DATASET EXCERPTS
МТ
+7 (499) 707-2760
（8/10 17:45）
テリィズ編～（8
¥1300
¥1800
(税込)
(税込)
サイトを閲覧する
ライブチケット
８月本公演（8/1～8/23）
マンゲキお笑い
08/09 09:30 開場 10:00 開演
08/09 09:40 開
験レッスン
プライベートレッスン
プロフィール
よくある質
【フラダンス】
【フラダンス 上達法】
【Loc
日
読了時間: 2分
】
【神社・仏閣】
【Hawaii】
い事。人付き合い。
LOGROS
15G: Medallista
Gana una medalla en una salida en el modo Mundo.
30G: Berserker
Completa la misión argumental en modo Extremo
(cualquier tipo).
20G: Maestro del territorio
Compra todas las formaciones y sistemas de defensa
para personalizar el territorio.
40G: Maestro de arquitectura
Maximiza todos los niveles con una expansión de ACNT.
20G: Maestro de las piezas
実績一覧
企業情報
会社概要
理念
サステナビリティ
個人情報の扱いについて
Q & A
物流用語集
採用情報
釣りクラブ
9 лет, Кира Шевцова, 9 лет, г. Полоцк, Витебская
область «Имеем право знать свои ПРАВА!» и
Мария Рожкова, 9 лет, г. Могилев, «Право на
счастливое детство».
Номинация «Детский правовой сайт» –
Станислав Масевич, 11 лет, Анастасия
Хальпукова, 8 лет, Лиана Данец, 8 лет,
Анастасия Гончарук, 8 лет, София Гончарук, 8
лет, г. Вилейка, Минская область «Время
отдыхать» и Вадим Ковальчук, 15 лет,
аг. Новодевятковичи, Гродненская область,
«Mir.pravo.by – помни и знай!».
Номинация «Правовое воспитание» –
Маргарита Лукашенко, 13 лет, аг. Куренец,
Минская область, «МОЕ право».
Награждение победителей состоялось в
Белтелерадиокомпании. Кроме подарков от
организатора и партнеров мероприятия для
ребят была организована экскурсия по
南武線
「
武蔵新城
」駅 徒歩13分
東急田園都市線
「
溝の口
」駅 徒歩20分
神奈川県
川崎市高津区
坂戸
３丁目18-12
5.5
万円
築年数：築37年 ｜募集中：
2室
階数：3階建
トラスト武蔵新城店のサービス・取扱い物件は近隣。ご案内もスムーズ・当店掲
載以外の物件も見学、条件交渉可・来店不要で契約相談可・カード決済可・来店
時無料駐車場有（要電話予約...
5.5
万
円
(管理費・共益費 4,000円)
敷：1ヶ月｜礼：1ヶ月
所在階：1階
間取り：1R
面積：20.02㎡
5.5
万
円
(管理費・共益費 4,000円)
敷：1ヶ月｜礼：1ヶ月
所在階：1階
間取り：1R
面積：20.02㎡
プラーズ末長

PROBLEM STATEMENT
Output all entries again exactly; no line may be altered.

TASK RESPONSE
МТ
+7 (499) 707-2760
（8/10 17:45）
テリィズ編～（8
¥1300
¥1800
(税込)
(税込)
サイトを閲覧する
ライブチケット
８月本公演（8/1～8/23）
マンゲキお笑い
08/09 09:30 開場 10:00 開演
08/09 09:40 開
験レッスン
プライベートレッスン
プロフィール
よくある質
【フラダンス】
【フラダンス 上達法】
【Loc
日
読了時間: 2分
】
【神社・仏閣】
【Hawaii】
い事。人付き合い。
LOGROS
15G: Medallista
Gana una medalla en una salida en el modo Mundo.
30G: Berserker
Completa la misión argumental en modo Extremo
(cualquier tipo).
20G: Maestro del territorio
Compra todas las formaciones y sistemas de defensa
para personalizar el territorio.
40G: Maestro de arquitectura
Maximiza todos los niveles con una expansión de ACNT.
20G: Maestro de las piezas
実績一覧
企業情報
会社概要
理念
サステナビリティ
個人情報の扱いについて
Q & A
物流用語集
採用情報
釣りクラブ
9 лет, Кира Шевцова, 9 лет, г. Полоцк, Витебская
область «Имеем право знать свои ПРАВА!» и
Мария Рожкова, 9 лет, г. Могилев, «Право на
счастливое детство».
Номинация «Детский правовой сайт» –
Станислав Масевич, 11 лет, Анастасия
Хальпукова, 8 лет, Лиана Данец, 8 лет,
Анастасия Гончарук, 8 лет, София Гончарук, 8
лет, г. Вилейка, Минская область «Время
отдыхать» и Вадим Ковальчук, 15 лет,
аг. Новодевятковичи, Гродненская область,
«Mir.pravo.by – помни и знай!».
Номинация «Правовое воспитание» –
Маргарита Лукашенко, 13 лет, аг. Куренец,
Минская область, «МОЕ право».
Награждение победителей состоялось в
Белтелерадиокомпании. Кроме подарков от
организатора и партнеров мероприятия для
ребят была организована экскурсия по
南武線
「
武蔵新城
」駅 徒歩13分
東急田園都市線
「
溝の口
」駅 徒歩20分
神奈川県
川崎市高津区
坂戸
３丁目18-12
5.5
万円
築年数：築37年 ｜募集中：
2室
階数：3階建
トラスト武蔵新城店のサービス・取扱い物件は近隣。ご案内もスムーズ・当店掲
載以外の物件も見学、条件交渉可・来店不要で契約相談可・カード決済可・来店
時無料駐車場有（要電話予約...
5.5
万
円
(管理費・共益費 4,000円)
敷：1ヶ月｜礼：1ヶ月
所在階：1階
間取り：1R
面積：20.02㎡
5.5
万
円
(管理費・共益費 4,000円)
敷：1ヶ月｜礼：1ヶ月
所在階：1階
間取り：1R
面積：20.02㎡
プラーズ末長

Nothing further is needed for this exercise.